| What is expected |
Word for word, set down every line of the entries below from the line with "Academic Policies |" to the line with "Multimeters or DMMs", including both, and no other line.

| Supplied information |
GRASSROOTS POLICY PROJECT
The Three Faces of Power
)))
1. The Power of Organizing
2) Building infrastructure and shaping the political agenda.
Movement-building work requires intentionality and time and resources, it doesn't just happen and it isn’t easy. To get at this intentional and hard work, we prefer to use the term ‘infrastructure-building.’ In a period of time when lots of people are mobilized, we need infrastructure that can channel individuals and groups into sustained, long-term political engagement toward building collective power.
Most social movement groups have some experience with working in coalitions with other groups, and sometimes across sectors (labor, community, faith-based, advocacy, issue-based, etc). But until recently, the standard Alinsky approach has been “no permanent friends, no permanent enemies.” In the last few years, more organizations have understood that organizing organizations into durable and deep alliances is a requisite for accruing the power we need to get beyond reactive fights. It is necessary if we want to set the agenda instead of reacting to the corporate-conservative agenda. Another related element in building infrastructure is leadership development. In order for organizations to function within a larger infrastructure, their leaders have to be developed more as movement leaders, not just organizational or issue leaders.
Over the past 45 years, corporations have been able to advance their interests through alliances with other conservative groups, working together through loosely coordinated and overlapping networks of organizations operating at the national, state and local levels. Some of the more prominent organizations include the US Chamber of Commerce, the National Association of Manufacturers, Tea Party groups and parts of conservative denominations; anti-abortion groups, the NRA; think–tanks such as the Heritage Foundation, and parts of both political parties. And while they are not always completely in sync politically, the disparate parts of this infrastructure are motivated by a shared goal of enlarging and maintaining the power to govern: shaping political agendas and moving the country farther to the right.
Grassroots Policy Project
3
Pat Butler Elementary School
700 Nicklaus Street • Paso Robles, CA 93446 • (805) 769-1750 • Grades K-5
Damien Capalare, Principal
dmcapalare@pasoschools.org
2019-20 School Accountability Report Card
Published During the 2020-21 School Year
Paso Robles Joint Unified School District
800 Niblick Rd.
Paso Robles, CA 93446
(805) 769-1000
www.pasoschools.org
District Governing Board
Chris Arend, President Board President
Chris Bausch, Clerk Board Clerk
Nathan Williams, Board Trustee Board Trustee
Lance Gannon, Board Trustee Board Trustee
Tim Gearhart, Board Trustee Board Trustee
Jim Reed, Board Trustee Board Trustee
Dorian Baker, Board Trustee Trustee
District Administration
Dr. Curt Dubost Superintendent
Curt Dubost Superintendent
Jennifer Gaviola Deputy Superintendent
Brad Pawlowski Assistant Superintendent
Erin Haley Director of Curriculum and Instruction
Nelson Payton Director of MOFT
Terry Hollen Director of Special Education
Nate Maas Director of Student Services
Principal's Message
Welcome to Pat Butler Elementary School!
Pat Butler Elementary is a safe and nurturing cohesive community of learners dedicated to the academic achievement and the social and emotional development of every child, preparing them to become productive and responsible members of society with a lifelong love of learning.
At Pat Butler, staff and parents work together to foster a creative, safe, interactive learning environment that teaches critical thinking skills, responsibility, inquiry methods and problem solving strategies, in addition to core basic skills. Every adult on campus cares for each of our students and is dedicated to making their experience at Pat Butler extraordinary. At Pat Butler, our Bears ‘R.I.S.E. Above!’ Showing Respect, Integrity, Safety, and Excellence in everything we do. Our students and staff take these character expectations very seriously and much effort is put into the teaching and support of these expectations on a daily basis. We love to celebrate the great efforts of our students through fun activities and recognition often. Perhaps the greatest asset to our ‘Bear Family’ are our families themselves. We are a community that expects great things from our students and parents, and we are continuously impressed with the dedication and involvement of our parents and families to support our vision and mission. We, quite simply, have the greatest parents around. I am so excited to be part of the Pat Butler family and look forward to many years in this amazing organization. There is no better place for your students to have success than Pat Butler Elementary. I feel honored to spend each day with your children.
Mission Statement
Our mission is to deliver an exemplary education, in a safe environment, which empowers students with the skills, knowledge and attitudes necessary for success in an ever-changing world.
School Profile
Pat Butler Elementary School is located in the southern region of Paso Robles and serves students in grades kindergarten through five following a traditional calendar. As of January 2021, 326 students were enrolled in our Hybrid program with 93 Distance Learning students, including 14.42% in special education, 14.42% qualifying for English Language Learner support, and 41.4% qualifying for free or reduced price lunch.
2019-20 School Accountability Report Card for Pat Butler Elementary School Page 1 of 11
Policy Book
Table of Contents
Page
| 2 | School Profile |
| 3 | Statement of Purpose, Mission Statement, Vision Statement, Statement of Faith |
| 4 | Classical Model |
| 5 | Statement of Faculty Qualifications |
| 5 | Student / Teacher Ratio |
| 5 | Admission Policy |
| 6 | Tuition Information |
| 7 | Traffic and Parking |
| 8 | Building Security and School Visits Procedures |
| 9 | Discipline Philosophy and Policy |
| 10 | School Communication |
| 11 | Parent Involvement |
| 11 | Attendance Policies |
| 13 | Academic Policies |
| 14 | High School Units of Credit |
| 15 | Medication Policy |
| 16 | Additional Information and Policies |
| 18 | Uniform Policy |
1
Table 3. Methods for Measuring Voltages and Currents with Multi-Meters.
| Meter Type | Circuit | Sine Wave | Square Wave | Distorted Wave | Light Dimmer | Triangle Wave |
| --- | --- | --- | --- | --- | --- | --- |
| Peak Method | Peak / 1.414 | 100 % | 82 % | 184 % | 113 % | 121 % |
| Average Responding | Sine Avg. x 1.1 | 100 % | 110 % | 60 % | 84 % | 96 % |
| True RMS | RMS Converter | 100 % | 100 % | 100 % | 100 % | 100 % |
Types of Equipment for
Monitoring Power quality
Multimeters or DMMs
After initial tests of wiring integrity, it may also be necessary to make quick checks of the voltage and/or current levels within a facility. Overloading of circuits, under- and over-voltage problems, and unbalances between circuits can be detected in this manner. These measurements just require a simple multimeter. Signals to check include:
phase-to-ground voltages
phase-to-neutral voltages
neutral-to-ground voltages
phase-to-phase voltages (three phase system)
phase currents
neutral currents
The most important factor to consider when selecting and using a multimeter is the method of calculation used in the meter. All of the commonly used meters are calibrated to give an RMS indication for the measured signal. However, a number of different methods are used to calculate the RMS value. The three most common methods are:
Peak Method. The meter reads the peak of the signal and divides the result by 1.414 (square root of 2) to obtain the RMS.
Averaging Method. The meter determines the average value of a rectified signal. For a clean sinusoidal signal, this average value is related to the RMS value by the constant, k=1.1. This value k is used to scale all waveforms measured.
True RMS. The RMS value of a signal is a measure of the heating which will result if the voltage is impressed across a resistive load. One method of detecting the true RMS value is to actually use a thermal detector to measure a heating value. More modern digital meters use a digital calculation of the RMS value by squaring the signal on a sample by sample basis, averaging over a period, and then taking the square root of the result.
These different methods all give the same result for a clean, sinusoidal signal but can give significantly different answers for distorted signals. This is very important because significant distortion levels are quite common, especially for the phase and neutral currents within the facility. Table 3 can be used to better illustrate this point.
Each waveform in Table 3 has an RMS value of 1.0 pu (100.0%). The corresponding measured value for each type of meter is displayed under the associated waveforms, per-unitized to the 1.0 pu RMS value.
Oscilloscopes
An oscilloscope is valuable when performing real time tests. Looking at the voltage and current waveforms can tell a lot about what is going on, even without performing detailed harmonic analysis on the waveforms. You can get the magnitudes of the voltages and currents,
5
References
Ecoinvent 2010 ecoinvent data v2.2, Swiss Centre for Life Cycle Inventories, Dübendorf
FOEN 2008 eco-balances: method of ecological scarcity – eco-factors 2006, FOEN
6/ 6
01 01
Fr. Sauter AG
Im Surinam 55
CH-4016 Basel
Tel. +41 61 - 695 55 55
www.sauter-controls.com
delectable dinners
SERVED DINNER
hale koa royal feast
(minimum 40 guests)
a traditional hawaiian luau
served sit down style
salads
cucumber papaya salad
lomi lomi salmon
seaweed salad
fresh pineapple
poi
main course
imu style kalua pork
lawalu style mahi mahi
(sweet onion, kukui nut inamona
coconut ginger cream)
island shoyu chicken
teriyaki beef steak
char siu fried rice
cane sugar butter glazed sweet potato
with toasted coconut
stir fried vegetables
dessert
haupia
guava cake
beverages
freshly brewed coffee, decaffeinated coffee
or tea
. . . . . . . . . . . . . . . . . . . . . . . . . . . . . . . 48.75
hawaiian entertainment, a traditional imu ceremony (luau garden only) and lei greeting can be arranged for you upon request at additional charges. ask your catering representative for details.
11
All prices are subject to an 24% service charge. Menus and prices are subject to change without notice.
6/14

| Your response |
| 13 | Academic Policies |
| 14 | High School Units of Credit |
| 15 | Medication Policy |
| 16 | Additional Information and Policies |
| 18 | Uniform Policy |
1
Table 3. Methods for Measuring Voltages and Currents with Multi-Meters.
| Meter Type | Circuit | Sine Wave | Square Wave | Distorted Wave | Light Dimmer | Triangle Wave |
| --- | --- | --- | --- | --- | --- | --- |
| Peak Method | Peak / 1.414 | 100 % | 82 % | 184 % | 113 % | 121 % |
| Average Responding | Sine Avg. x 1.1 | 100 % | 110 % | 60 % | 84 % | 96 % |
| True RMS | RMS Converter | 100 % | 100 % | 100 % | 100 % | 100 % |
Types of Equipment for
Monitoring Power quality
Multimeters or DMMs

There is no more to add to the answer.